● How to complete this task
Write out the entries below line for line, leaving out the pictures.

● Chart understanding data
◆ ◆ ◆ ◆

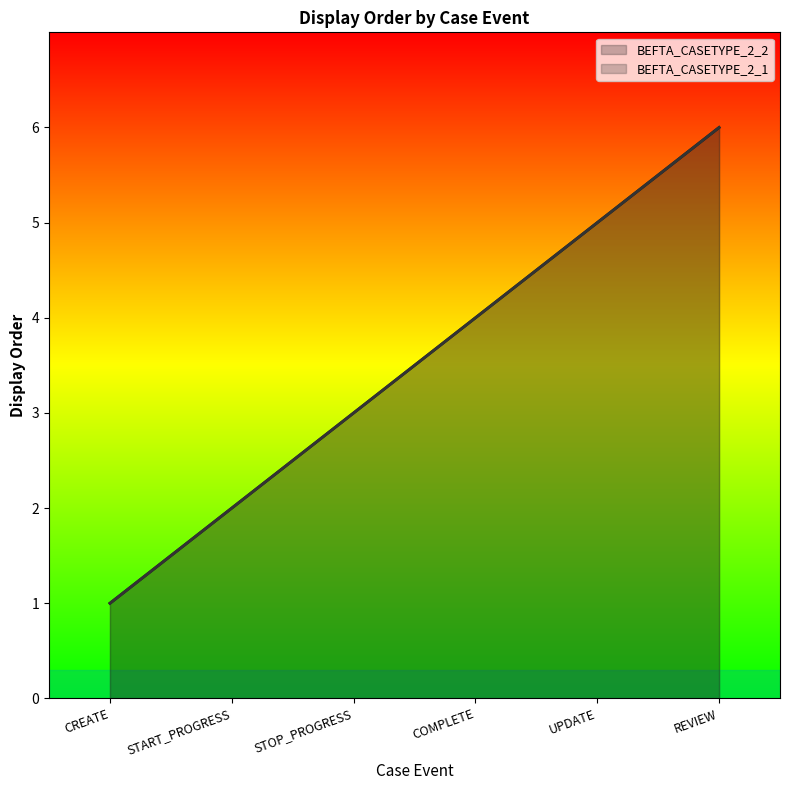

Which series changed the most between UPDATE and REVIEW?

BEFTA_CASETYPE_2_2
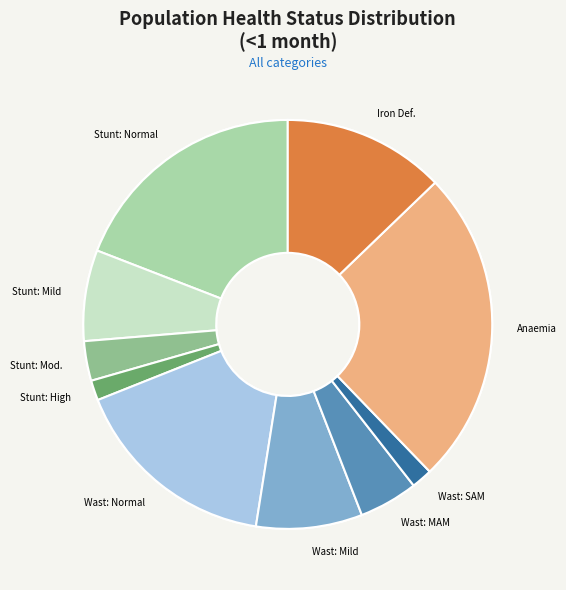

Is it true that Wasting: Normal is 27% of the pie?

False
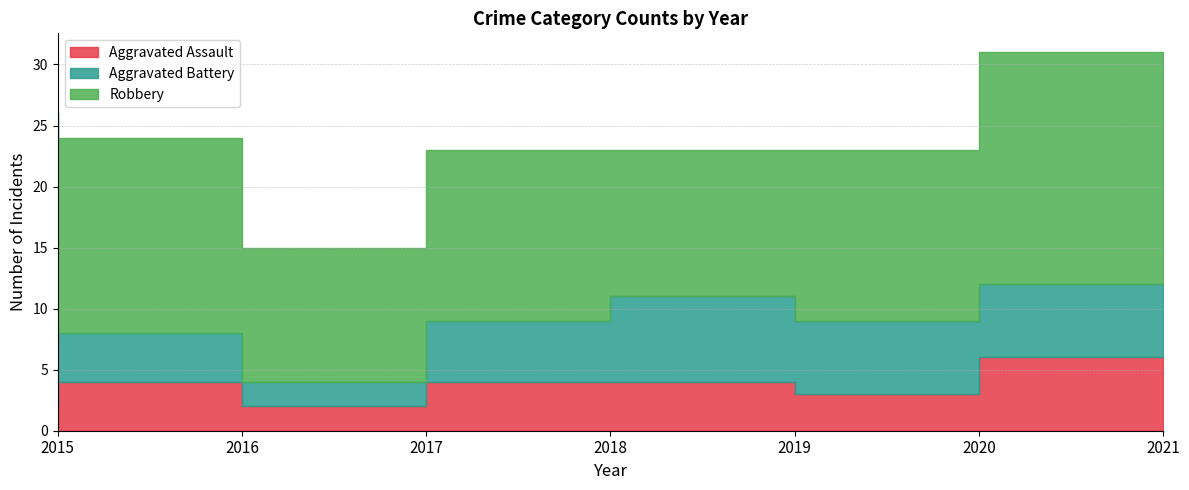

How many lines are shown in the chart?

3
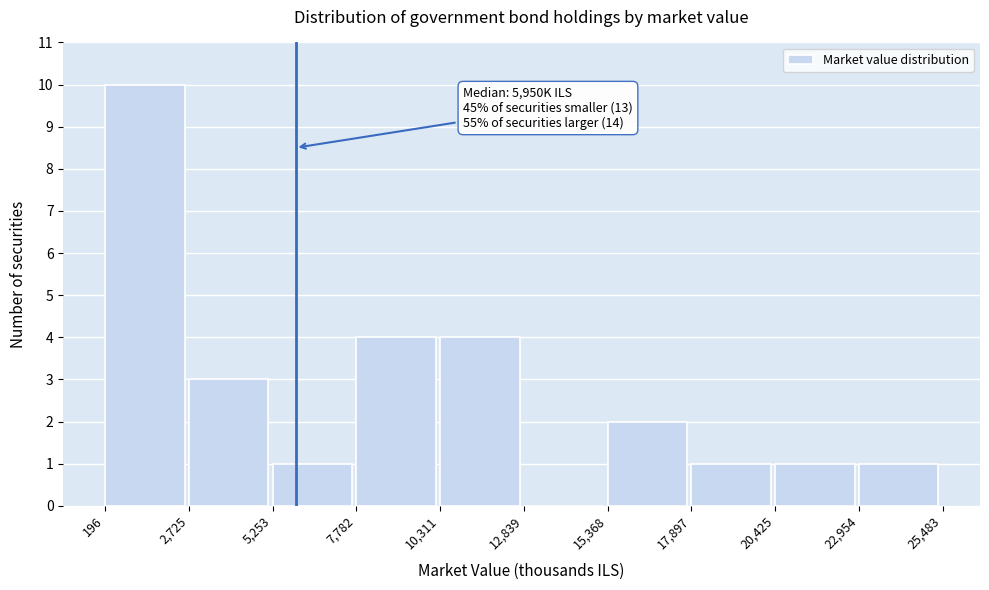

Over which range of the x-axis is the bar tallest?

196 to 2,725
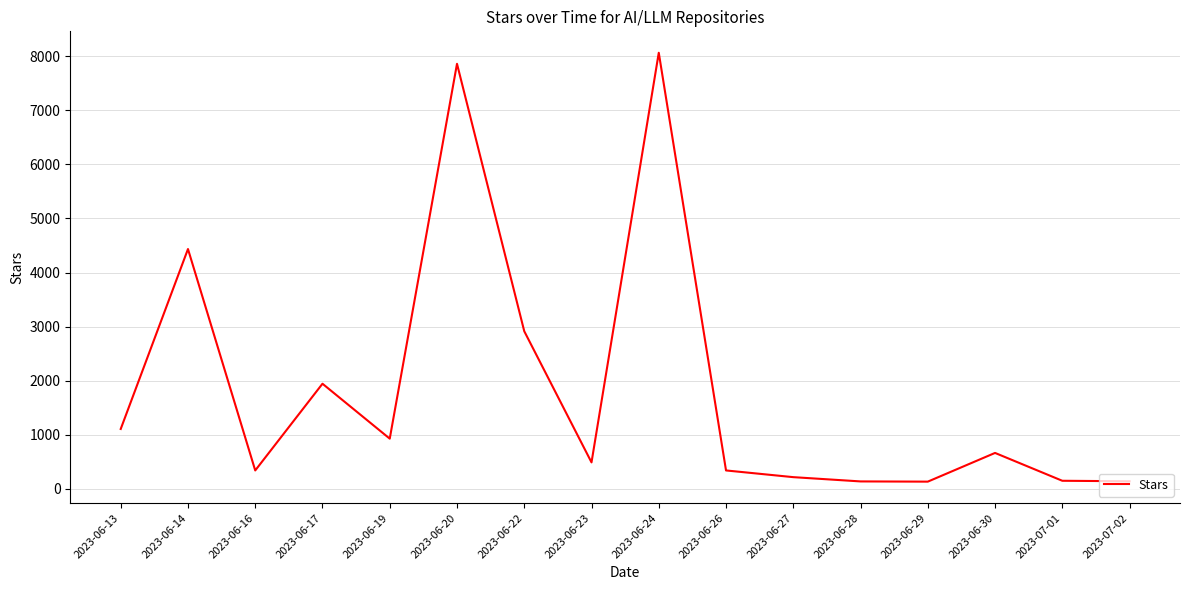

How many categories are shown in the chart?

16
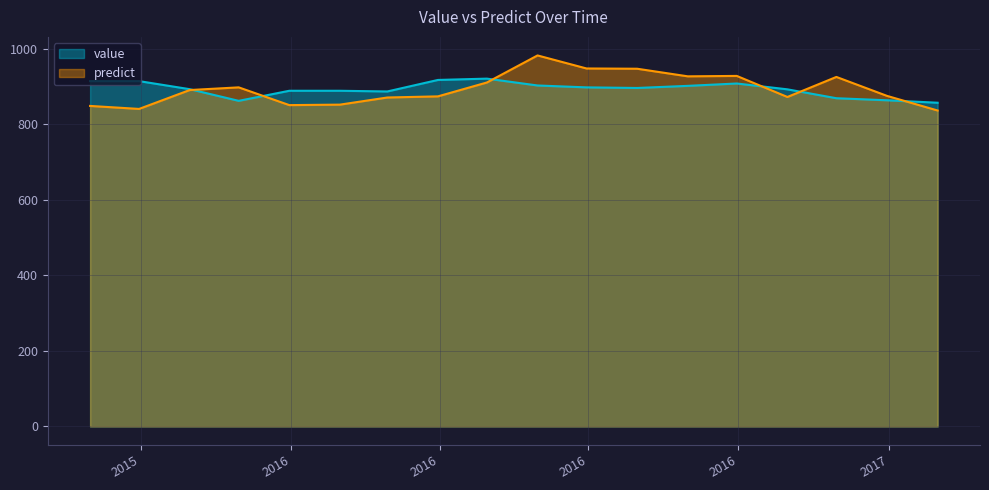

What is the average value of the value series?

893.5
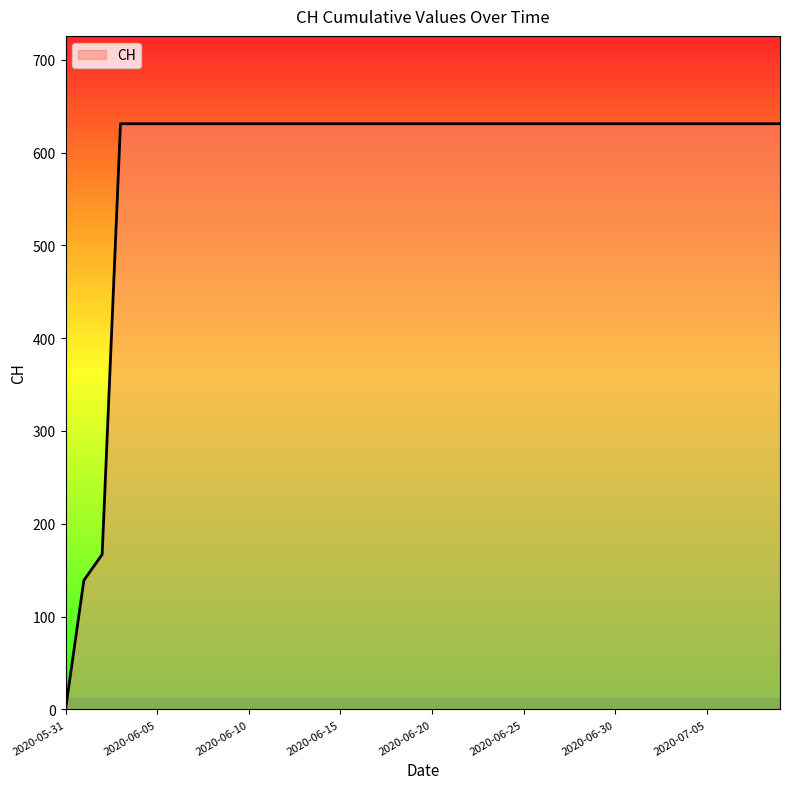

What is the maximum value shown in the chart?

631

◆ ◆ ◆ ◆

● Solution
Which series changed the most between UPDATE and REVIEW?

BEFTA_CASETYPE_2_2

Is it true that Wasting: Normal is 27% of the pie?

False

How many lines are shown in the chart?

3

Over which range of the x-axis is the bar tallest?

196 to 2,725

How many categories are shown in the chart?

16

What is the average value of the value series?

893.5

What is the maximum value shown in the chart?

631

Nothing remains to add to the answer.